> [Assigned task]
Take the line with "现代数学深受集合论的影响，虽" and all lines after it, through the end of the records below, and repeat them exactly.

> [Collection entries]
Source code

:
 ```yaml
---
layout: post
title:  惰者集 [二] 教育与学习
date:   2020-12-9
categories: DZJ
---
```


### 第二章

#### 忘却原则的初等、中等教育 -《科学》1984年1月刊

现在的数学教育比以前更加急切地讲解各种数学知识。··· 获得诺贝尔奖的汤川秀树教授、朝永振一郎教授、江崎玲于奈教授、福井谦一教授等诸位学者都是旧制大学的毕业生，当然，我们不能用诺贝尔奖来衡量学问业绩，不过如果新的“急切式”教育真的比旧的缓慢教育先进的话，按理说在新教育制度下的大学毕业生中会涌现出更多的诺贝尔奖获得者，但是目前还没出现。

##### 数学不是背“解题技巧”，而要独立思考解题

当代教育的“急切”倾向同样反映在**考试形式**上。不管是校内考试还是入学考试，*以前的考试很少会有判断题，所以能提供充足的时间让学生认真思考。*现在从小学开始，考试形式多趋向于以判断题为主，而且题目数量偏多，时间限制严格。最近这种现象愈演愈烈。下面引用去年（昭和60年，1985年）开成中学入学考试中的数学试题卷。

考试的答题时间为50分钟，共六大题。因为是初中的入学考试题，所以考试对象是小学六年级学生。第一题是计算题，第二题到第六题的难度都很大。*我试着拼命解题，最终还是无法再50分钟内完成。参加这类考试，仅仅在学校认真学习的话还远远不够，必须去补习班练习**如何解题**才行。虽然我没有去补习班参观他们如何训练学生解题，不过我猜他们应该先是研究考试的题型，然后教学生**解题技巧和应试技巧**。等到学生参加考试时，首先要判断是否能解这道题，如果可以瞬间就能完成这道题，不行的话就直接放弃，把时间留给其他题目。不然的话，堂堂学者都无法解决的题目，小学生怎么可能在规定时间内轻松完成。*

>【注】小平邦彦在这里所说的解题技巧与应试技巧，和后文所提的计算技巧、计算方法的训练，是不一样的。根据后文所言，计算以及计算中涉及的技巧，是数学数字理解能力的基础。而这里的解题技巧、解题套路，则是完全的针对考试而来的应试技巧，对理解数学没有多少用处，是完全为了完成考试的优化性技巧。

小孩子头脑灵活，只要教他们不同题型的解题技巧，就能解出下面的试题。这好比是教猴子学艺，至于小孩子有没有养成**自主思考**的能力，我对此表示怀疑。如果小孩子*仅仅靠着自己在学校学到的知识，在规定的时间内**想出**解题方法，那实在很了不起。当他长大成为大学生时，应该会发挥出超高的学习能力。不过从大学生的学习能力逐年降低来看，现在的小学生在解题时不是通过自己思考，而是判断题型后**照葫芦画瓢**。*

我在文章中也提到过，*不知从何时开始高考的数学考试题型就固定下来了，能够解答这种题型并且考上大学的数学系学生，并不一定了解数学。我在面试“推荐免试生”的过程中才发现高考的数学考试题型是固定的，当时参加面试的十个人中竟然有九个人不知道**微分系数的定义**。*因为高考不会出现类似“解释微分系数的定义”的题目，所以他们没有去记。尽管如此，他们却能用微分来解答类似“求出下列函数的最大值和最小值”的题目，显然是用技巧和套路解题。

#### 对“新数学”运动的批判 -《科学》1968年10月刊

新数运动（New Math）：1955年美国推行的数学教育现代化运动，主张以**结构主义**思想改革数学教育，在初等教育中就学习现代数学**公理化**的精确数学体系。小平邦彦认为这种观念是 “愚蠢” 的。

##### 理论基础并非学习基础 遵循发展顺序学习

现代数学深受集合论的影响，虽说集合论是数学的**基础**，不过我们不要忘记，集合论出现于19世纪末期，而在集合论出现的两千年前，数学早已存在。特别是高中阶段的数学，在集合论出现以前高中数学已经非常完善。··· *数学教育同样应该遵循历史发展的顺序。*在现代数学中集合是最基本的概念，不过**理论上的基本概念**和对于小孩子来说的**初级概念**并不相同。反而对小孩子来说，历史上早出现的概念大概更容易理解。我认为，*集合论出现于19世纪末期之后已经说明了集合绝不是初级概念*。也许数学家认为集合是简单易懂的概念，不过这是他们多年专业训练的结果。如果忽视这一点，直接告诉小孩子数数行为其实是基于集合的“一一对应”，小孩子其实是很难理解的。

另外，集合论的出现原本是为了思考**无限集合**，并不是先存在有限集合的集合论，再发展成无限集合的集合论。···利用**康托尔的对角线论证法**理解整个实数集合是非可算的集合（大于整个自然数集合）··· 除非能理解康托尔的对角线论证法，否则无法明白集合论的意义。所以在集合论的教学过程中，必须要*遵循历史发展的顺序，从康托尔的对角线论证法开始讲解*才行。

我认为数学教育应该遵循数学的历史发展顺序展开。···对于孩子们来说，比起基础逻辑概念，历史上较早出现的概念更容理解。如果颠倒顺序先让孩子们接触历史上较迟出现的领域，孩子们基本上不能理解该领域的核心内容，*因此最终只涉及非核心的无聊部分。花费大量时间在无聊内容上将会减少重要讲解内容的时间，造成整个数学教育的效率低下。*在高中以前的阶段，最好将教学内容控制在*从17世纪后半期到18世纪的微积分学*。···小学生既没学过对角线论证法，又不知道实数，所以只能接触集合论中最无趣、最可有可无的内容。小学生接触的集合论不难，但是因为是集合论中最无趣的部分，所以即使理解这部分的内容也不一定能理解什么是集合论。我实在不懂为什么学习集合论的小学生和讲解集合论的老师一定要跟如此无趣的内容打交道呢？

> [Solution]
现代数学深受集合论的影响，虽说集合论是数学的**基础**，不过我们不要忘记，集合论出现于19世纪末期，而在集合论出现的两千年前，数学早已存在。特别是高中阶段的数学，在集合论出现以前高中数学已经非常完善。··· *数学教育同样应该遵循历史发展的顺序。*在现代数学中集合是最基本的概念，不过**理论上的基本概念**和对于小孩子来说的**初级概念**并不相同。反而对小孩子来说，历史上早出现的概念大概更容易理解。我认为，*集合论出现于19世纪末期之后已经说明了集合绝不是初级概念*。也许数学家认为集合是简单易懂的概念，不过这是他们多年专业训练的结果。如果忽视这一点，直接告诉小孩子数数行为其实是基于集合的“一一对应”，小孩子其实是很难理解的。

另外，集合论的出现原本是为了思考**无限集合**，并不是先存在有限集合的集合论，再发展成无限集合的集合论。···利用**康托尔的对角线论证法**理解整个实数集合是非可算的集合（大于整个自然数集合）··· 除非能理解康托尔的对角线论证法，否则无法明白集合论的意义。所以在集合论的教学过程中，必须要*遵循历史发展的顺序，从康托尔的对角线论证法开始讲解*才行。

我认为数学教育应该遵循数学的历史发展顺序展开。···对于孩子们来说，比起基础逻辑概念，历史上较早出现的概念更容理解。如果颠倒顺序先让孩子们接触历史上较迟出现的领域，孩子们基本上不能理解该领域的核心内容，*因此最终只涉及非核心的无聊部分。花费大量时间在无聊内容上将会减少重要讲解内容的时间，造成整个数学教育的效率低下。*在高中以前的阶段，最好将教学内容控制在*从17世纪后半期到18世纪的微积分学*。···小学生既没学过对角线论证法，又不知道实数，所以只能接触集合论中最无趣、最可有可无的内容。小学生接触的集合论不难，但是因为是集合论中最无趣的部分，所以即使理解这部分的内容也不一定能理解什么是集合论。我实在不懂为什么学习集合论的小学生和讲解集合论的老师一定要跟如此无趣的内容打交道呢？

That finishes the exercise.